Hudson was a collector of Italian art. His interest in painting fostered friendships with Massimo d'Azeglio, Prime Minister of Piedmont, and Giovanni Morelli, who were entertained at the British Legation. Hudson's mutual friends, art historian and diplomat Austen Layard and Florence-based English artist William Blundell Spence were visitors, and all could have been longstanding friends, Layard and Spence being at school together in Florence during Hudson's visit in 1829. First mention of Hudson's collection at the Legation was in 1856 by a National Gallery agent, who noted the Portrait of a Young Knight by Moretto da Brescia, seen again during a viewing of all Legation paintings by Sir Charles Eastlake, director of the National Gallery; The Moretto was acquired for the Gallery in 1857. The same year, a description of the Legation was given by the wife of the secretary to the Prussian Minister at Turin who had heard of the richness of Hudson's home; she compared it favourably to other Turin legations, mentioning "beautiful things" and Hudson's devotion to paintings.
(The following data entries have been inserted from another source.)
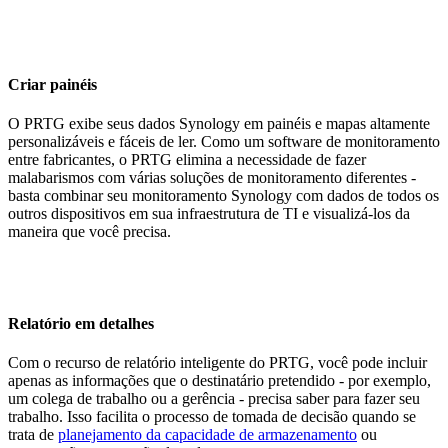
Criar painéis
O PRTG exibe seus dados Synology em painéis e mapas altamente
personalizáveis e fáceis de ler. Como um software de monitoramento
entre fabricantes, o PRTG elimina a necessidade de fazer
malabarismos com várias soluções de monitoramento diferentes -
basta combinar seu monitoramento Synology com dados de todos os
outros dispositivos em sua infraestrutura de TI e visualizá-los da
maneira que você precisa.
Relatório em detalhes
Com o recurso de relatório inteligente do PRTG, você pode incluir
apenas as informações que o destinatário pretendido - por exemplo,
um colega de trabalho ou a gerência - precisa saber para fazer seu
trabalho. Isso facilita o processo de tomada de decisão quando se
trata de
planejamento da capacidade de armazenamento
ou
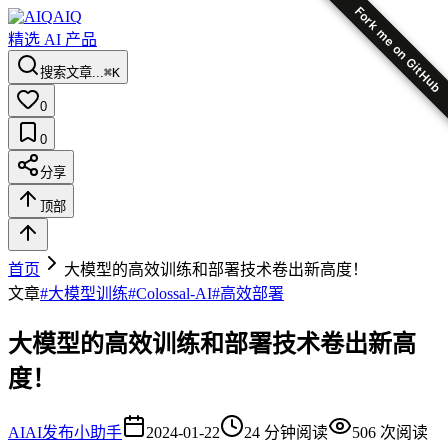
Fork me on GitHub
AIQ
精选 AI 产品
搜索文章...
⌘K
0
0
分享
顶部
首页
大模型的高效训练和部署技术卷出新高度！
文章
#
大模型训练
#
Colossal-AI
#
高效部署
大模型的高效训练和部署技术卷出新高
度！
AI
AI发布小助手
2024-01-22
24
分钟阅读
506
次阅读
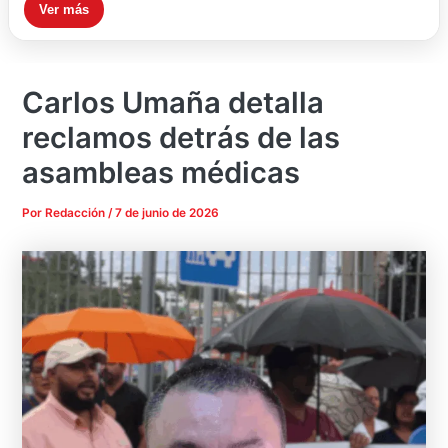
Ver más
Carlos Umaña detalla
reclamos detrás de las
asambleas médicas
Por
Redacción
/
7 de junio de 2026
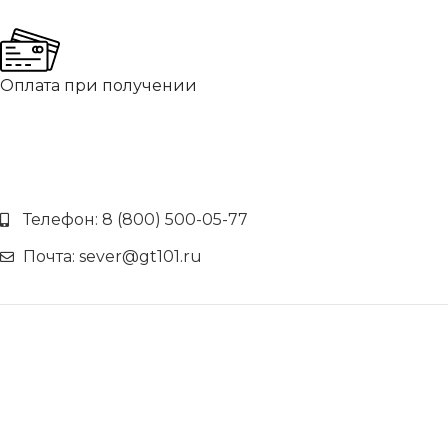
Оплата при получении
Телефон: 8 (800) 500-05-77
Почта: sever@gt101.ru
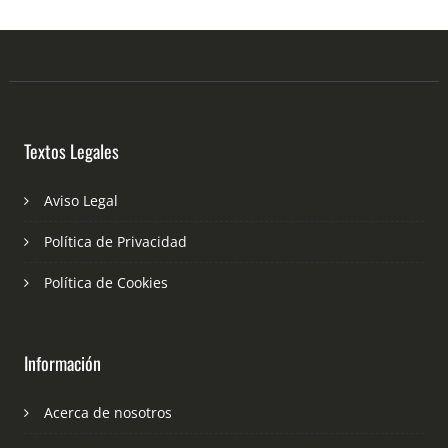
Textos Legales
Aviso Legal
Política de Privacidad
Política de Cookies
Información
Acerca de nosotros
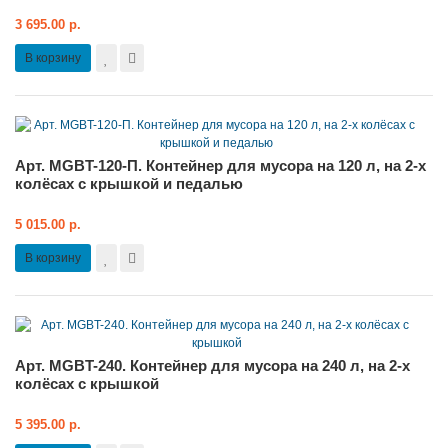
3 695.00 р.
В корзину
Арт. MGBT-120-П. Контейнер для мусора на 120 л, на 2-х
колёсах с крышкой и педалью
5 015.00 р.
В корзину
Арт. MGBT-240. Контейнер для мусора на 240 л, на 2-х
колёсах с крышкой
5 395.00 р.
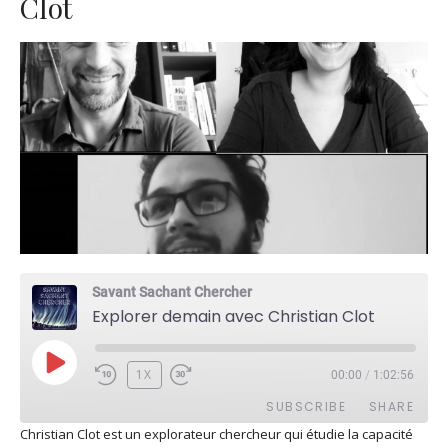
Clot
Savant Sachant Chercher
Explorer demain avec Christian Clot
PLAY
1X
00:00
/
1:02:56
EPISODE
SUBSCRIBE
SHARE
Christian Clot est un explorateur chercheur qui étudie la capacité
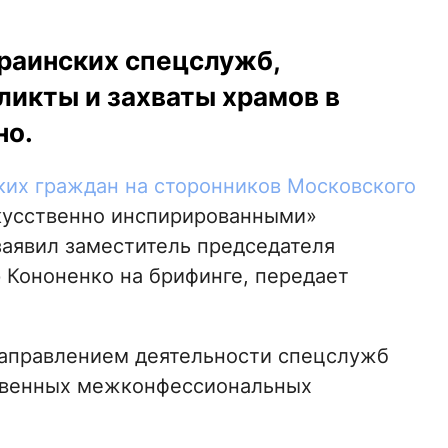
раинских спецслужб,
икты и захваты храмов в
но.
ких граждан на сторонников Московского
кусственно инспирированными»
аявил заместитель председателя
 Кононенко на брифинге, передает
направлением деятельности спецслужб
твенных межконфессиональных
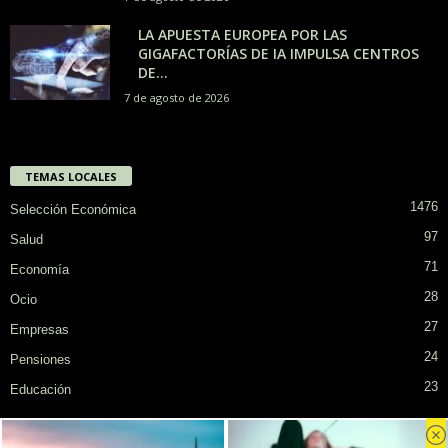
LA APUESTA EUROPEA POR LAS
GIGAFACTORÍAS DE IA IMPULSA CENTROS
DE...
7 de agosto de 2026
TEMAS LOCALES
1476
Selección Económica
97
Salud
71
Economía
28
Ocio
27
Empresas
24
Pensiones
23
Educación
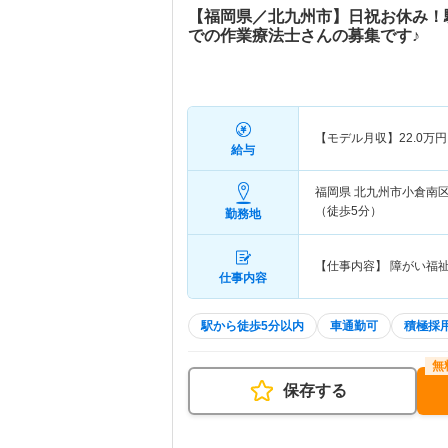
【福岡県／北九州市】日祝お休み！
での作業療法士さんの募集です♪
【モデル月収】
22.0
万円
給与
福岡県 北九州市小倉南
（徒歩5分）
勤務地
【仕事内容】 障がい福
仕事内容
駅から徒歩5分以内
車通勤可
積極採
保存する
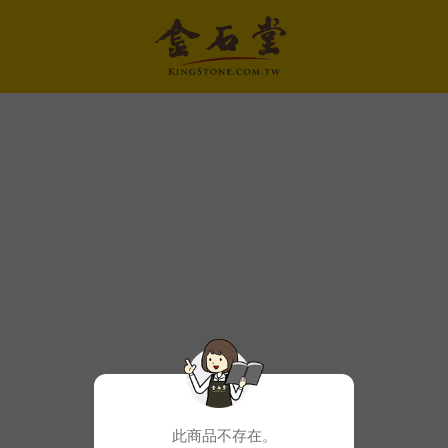
此商品不存在。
At the end of his tenure Hudson sold the Legation artworks, but gave a Titian copy, ascribed to Poussin, to Verdi and a Jacopo de' Barbari to Layard.

==Later life==
In 1863 he was offered the ambassadorial post at Constantinople by the then Foreign Secretary, Lord John Russell; this he refused, not wanting to leave Italy. He chose retirement, which was spent mainly in Italy where he undertook various business interests, including railway projects, and became a director of the Anglo-Italian Bank, and a director of the Italian Lands & Public Works development company, which financed Milan's Galleria Vittorio Emanuele II and other public works in Florence. In 1864 he moved from Turin to a villa in the Tuscan hills near Pistoia, to be near what would be the new Italian capital of Florence, and stayed here until his death. He died on 20 September 1885 at Strasbourg, after travelling there for an operation, and is buried in Florence. During his diplomatic career he was awarded a CB (1851), a KCB (1855) and a GCB (1863).